▶ **TASK BRIEF**
Can you show each line in the rows below that contains the word "nearest"?
** Opening EXTRACTED INFORMATION block **
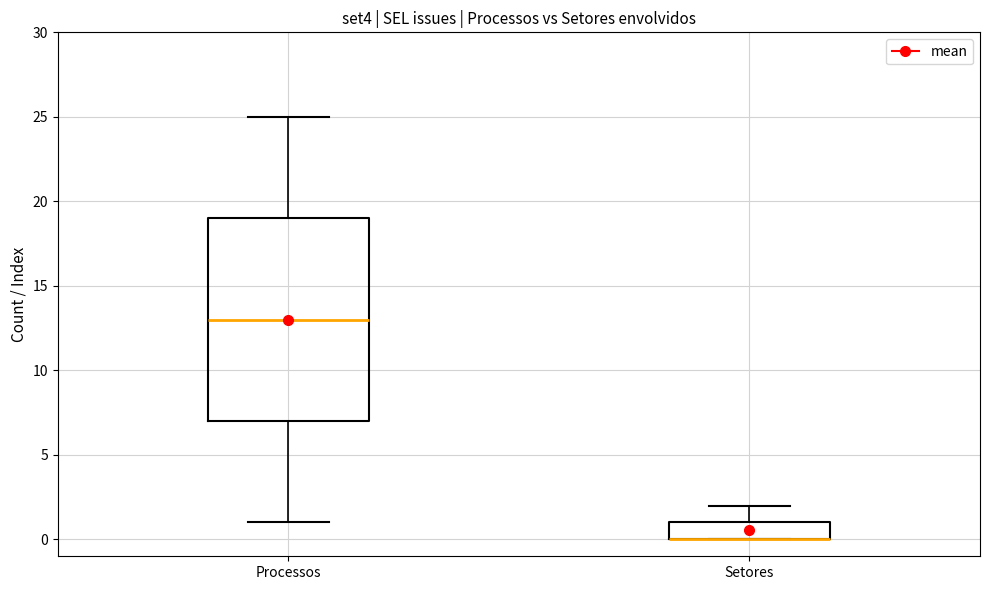

Where does the median line of the box for Processos sit on the y-axis? The values are not printed on the chart, so give them approximately, as read against the axis.

13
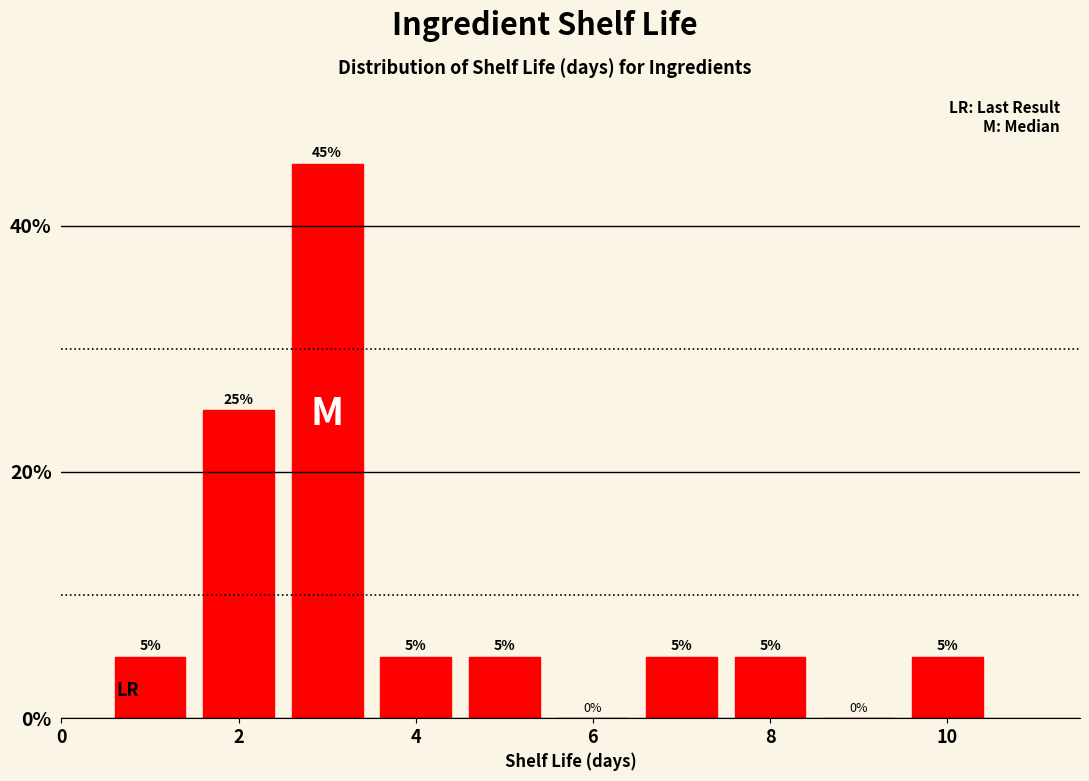

Over which range of the x-axis is the bar tallest?

2.5 to 3.5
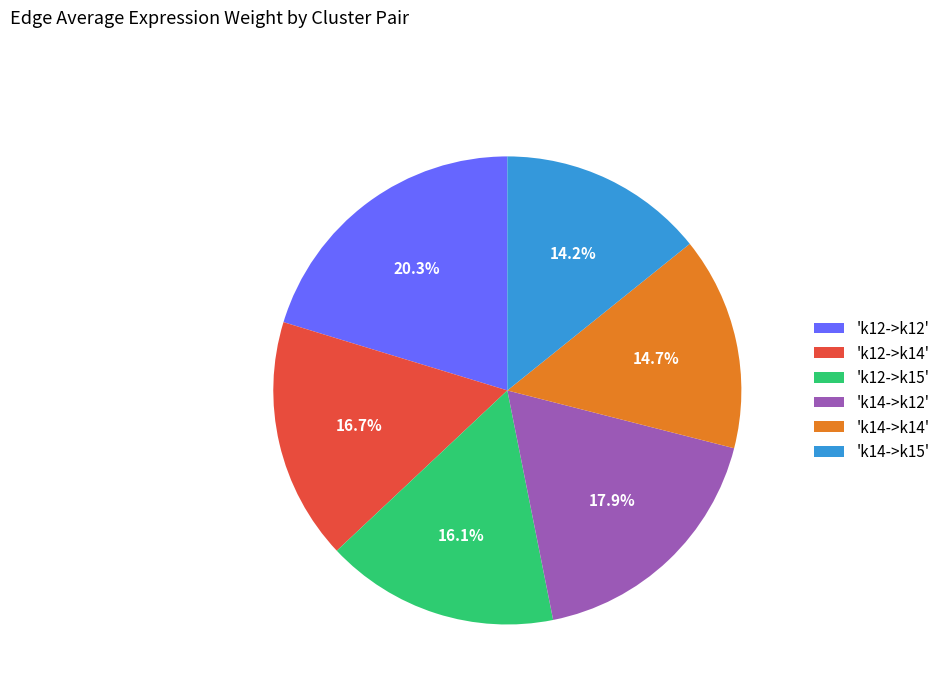

What is the smallest slice in the pie chart?

'k14->k15'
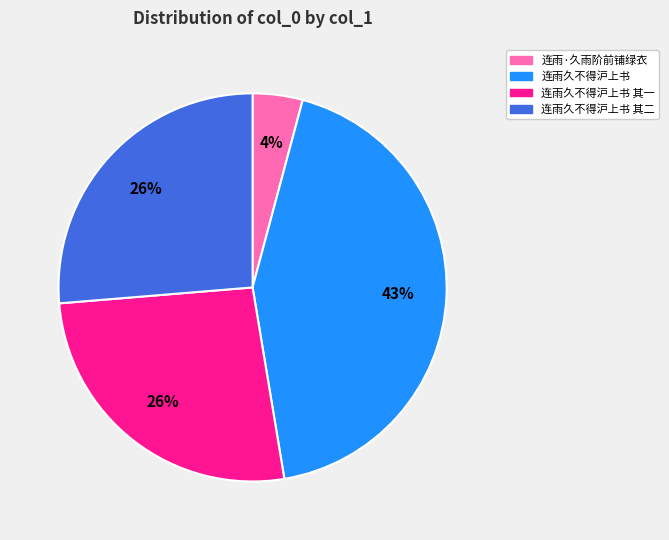

How many slices are in this pie chart?

4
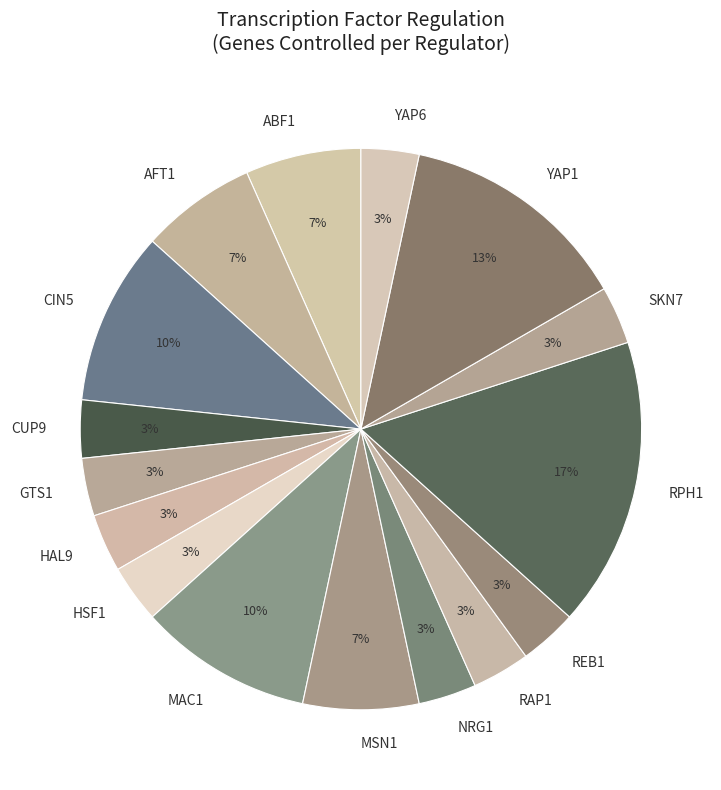

To the nearest percent, what is the difference between the YAP1 and SKN7 slice percentages?

10%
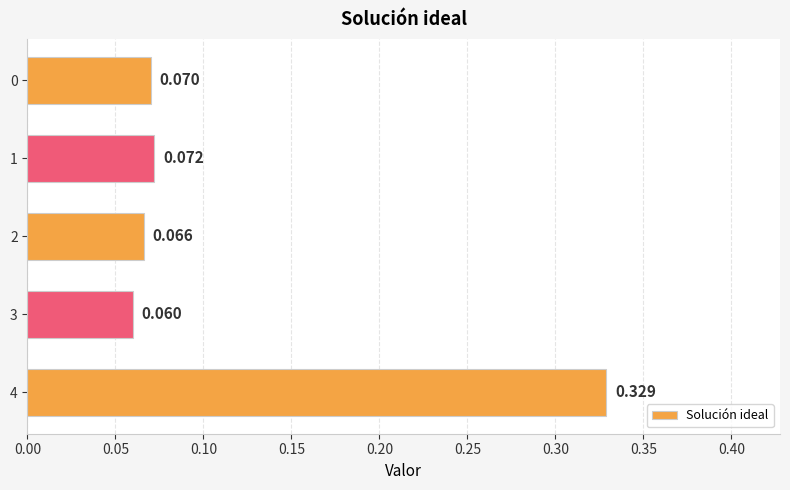

At which label is the value closest to 0?

3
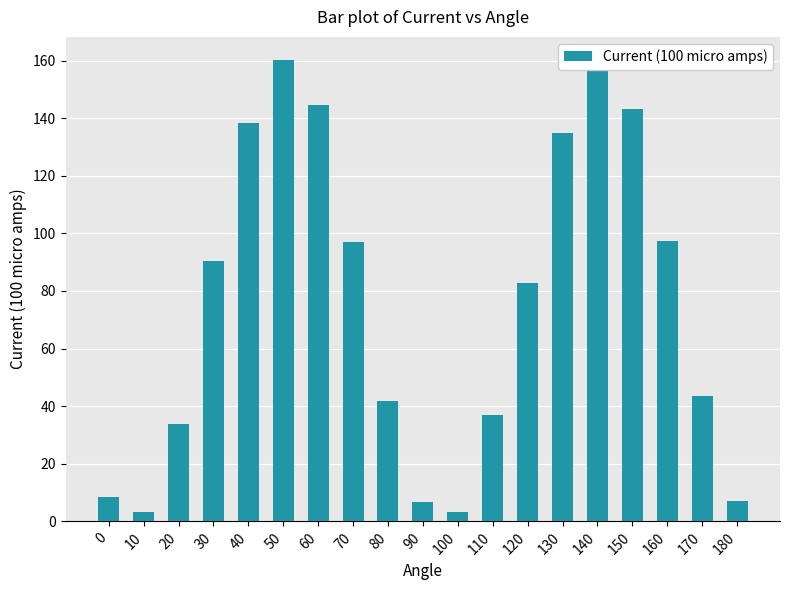

What is the average value?

75.3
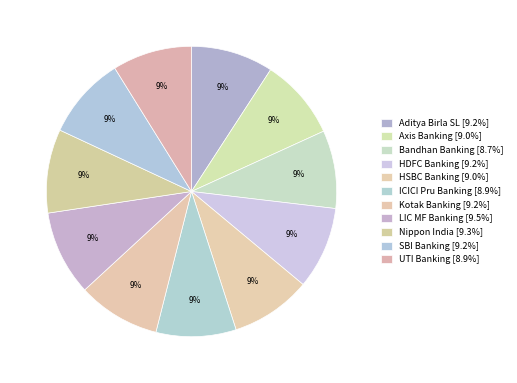

Which category has the biggest portion of the pie?

LIC MF Banking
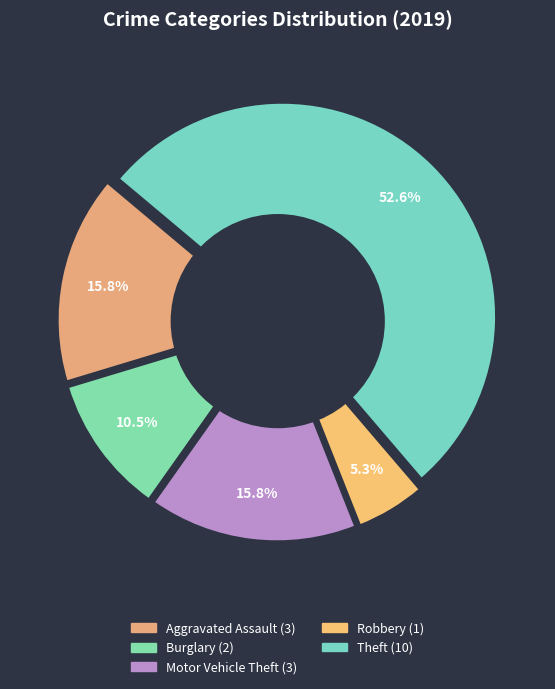

What percentage is the Aggravated Assault slice, to the nearest percent?

16%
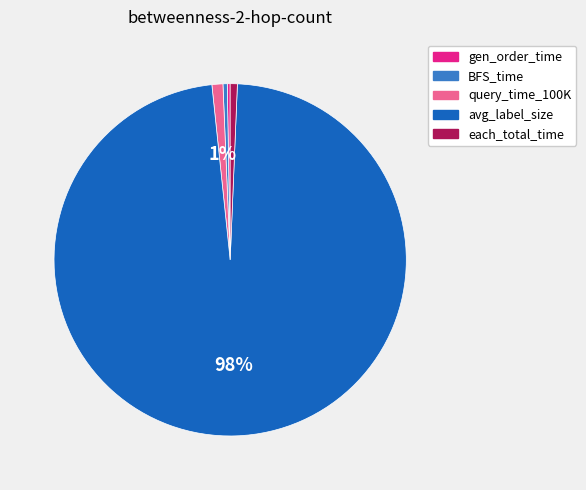

Is the sum of query_time_100K and each_total_time greater than half?

No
** Closing EXTRACTED INFORMATION block **
▶ **PROBLEM SOLUTION**
To the nearest percent, what is the difference between the YAP1 and SKN7 slice percentages?
What percentage is the Aggravated Assault slice, to the nearest percent?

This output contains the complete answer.